Search the data for the string "Label", and report each line where it is found.

### DATA

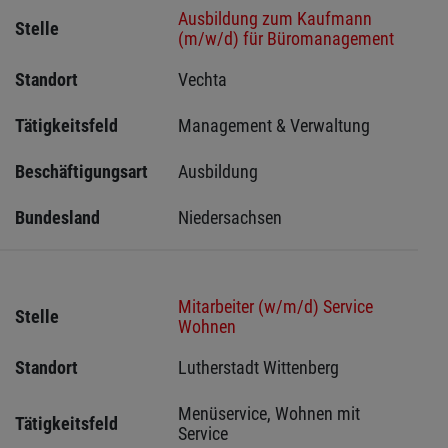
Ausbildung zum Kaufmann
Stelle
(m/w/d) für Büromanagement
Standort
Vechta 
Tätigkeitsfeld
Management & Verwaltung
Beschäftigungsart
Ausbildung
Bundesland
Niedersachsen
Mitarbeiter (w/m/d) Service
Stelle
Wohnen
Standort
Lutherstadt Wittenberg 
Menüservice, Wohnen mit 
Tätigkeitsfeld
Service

######
### DATA

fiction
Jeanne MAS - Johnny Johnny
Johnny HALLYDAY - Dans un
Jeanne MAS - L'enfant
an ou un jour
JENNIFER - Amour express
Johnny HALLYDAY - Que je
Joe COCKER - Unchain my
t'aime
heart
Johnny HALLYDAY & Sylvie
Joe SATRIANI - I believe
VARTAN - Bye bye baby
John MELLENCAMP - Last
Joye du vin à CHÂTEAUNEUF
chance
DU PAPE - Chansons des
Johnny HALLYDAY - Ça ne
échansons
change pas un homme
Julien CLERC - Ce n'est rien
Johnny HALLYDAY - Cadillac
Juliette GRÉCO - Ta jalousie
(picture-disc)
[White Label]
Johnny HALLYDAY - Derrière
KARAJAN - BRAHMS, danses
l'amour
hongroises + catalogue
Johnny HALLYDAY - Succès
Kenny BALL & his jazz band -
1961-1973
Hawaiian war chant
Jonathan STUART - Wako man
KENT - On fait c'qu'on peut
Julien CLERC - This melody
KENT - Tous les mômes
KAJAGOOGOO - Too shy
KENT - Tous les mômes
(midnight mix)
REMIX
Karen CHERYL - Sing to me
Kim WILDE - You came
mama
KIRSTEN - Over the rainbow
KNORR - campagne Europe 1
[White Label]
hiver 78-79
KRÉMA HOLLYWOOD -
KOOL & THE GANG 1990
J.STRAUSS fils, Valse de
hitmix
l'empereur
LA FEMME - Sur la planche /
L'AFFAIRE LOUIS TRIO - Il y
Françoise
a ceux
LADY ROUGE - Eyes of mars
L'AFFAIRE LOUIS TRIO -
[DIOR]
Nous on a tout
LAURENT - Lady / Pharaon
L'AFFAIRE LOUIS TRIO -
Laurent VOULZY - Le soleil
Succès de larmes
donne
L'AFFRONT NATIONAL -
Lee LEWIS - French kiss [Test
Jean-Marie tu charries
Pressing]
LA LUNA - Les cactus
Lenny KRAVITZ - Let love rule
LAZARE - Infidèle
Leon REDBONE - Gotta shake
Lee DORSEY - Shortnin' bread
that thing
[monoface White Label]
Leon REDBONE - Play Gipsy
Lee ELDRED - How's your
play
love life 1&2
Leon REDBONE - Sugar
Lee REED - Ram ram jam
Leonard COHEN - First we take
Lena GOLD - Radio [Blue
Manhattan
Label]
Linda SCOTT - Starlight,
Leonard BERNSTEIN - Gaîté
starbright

######

◆ **WRITTEN RESPONSE**:
[White Label]
[White Label]
[monoface White Label]
Label]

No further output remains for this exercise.